We made it! Over the past several weeks, we’ve discussed the benefits of improving business agility and the obstacles that can get in the way. What have we learned? In good business agility fashion, here is a summary of the topics we’ve covered:
Business agility practices encourage building a learning organization.
The sooner you learn from your customers, the quicker you can verify you are on the right track.
People come first as business agility is first and foremost a shift in mindset.
Without further ado, let’s dive into the benefits and obstacles and tie everything all together.
There is no silver bullet you can use to fix all of the problems in your organization. Business agility is not a one size fits all framework whose application will right a sinking ship and solve everything. Instead, it is a principle-based approach to building an organization that focuses on being better for you and your customers. It transforms your company into one that understands the importance of continually learning and improving.
We started our exploration by looking into five areas where business agility impacts your bottom line, and for each of them called out three key points.
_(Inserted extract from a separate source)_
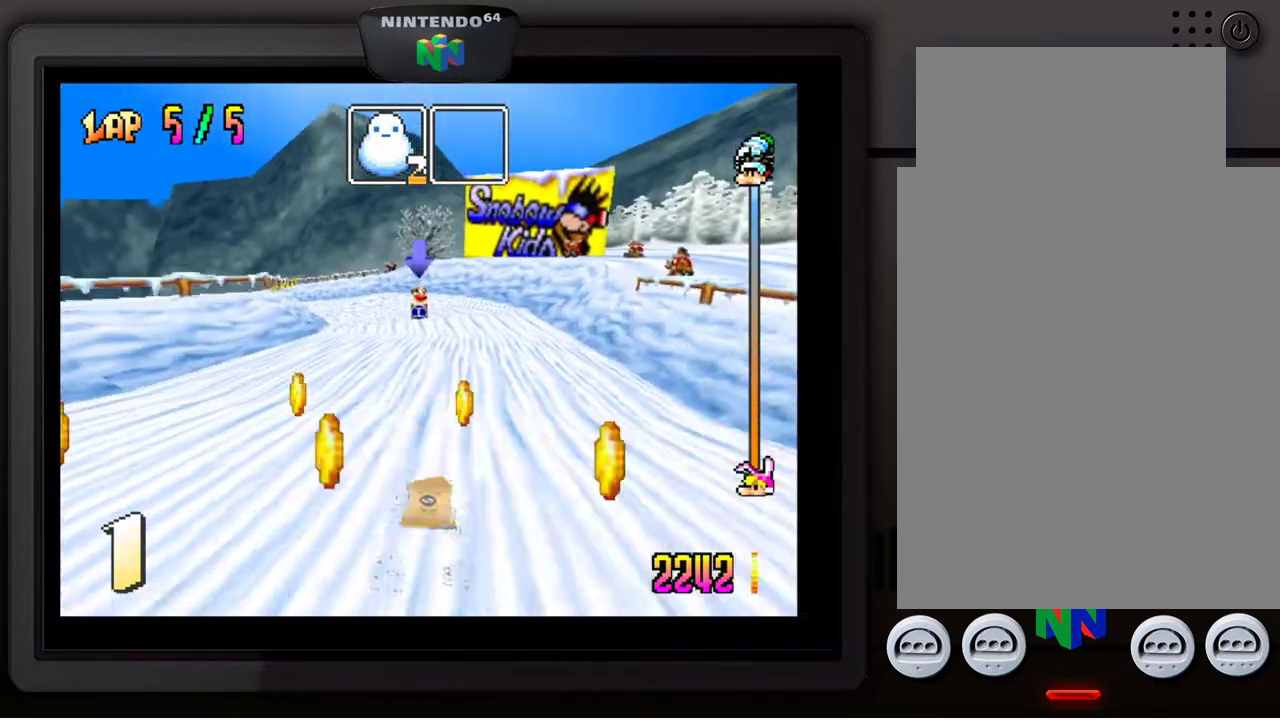
{"buttons": [], "left_stick": "center", "events": []}
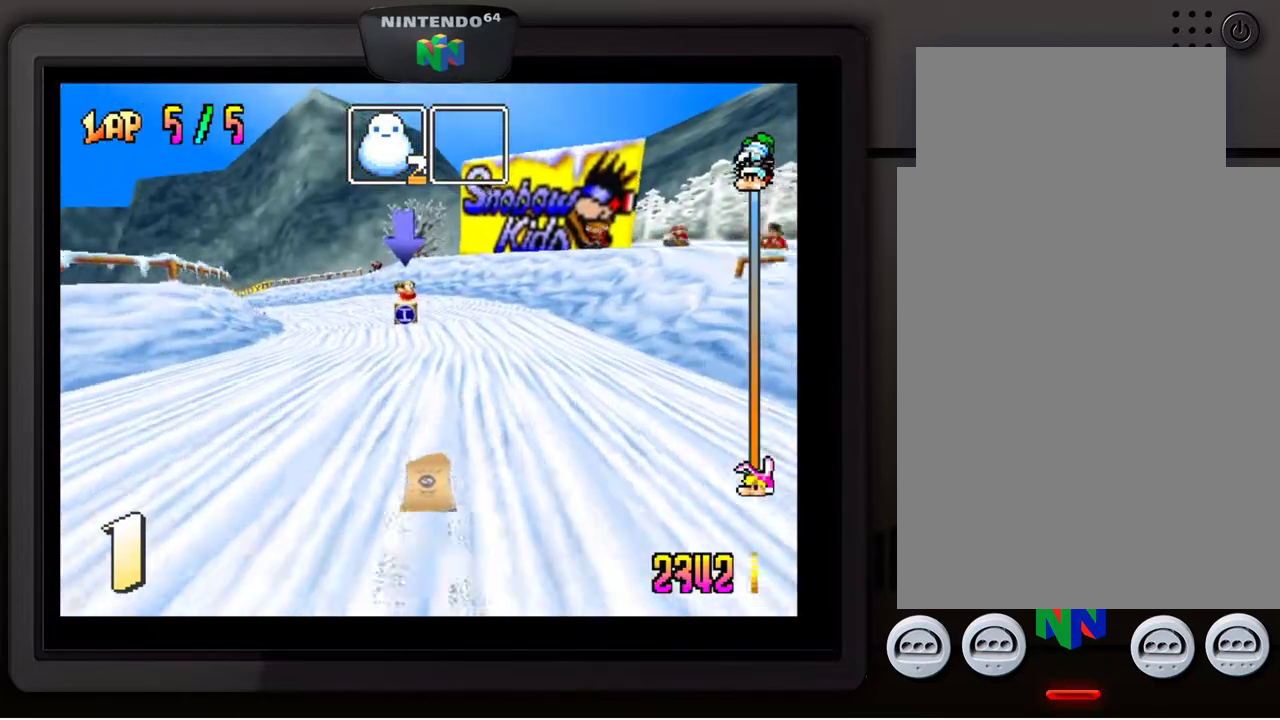
{"buttons": [], "left_stick": "center", "events": [[200, "left_stick", "left"], [317, "left_stick", "center"]]}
By building an organization that is continually learning from customers, you create flexibility to adapt as those customers' needs change. A deeper understanding of customers has a knock-on effect of reducing your cost of delivery by keeping your focus on the most important items. Focus helps with quality and identifying new opportunities, influencing your top line and increasing revenue.
Aligning learning with your company’s purpose can create alignment with your customers and teams. When you create an alignment of purpose with your customers are more likely to come back, increasing your profitability.
An organization that focuses on learning is one that people will want to work for. By establishing a culture of collaboration, you encourage learning and sharing of new ideas among your team. With this culture, team members feel comfortable speaking up because good ideas can come from anywhere, regardless of seniority. When your organization treats its team members like people, everything improves: retention rates, engagement levels, and satisfaction ratings. People are happier, and teams thrive.
Lastly, business agility helps you protect your organization by helping you build resilient systems, capable of withstanding rapid, unexpected changes. It does this by helping ensure risks are visible and the systems you have built are better able to respond when the inevitable problems occur.
For each of the five benefits we covered, we dived into five corresponding areas where challenges occur. As with the benefits, we picked three key points for each challenge area.
First, we described the criticality of feedback loops. We talked about making sure they are kept short so you can learn faster and the need to minimize the noise in the system.
Next, we covered prioritization and customer interaction, covering the topics of limiting work-in-progress and ensuring focus through alignment. Together these highlights the importance of focus and how we tend to take on more than we can do.
We then discussed some of the challenges that occur when leaders focus on process and technology before people. Here we highlighted the importance of focusing on servant leadership and leading by example, accessing your hiring processes so employees have a great experience from day 1.
Lastly, we covered learning from failure and how business agility needs this to build resilient systems.
Thank you for exploring the topic of business agility for your bottom line with us. Hopefully, this has inspired you with ideas of what to look for in your organization and how you might help it along its journey. Building an environment that cultivates continual learning will help everyone succeed and thrive.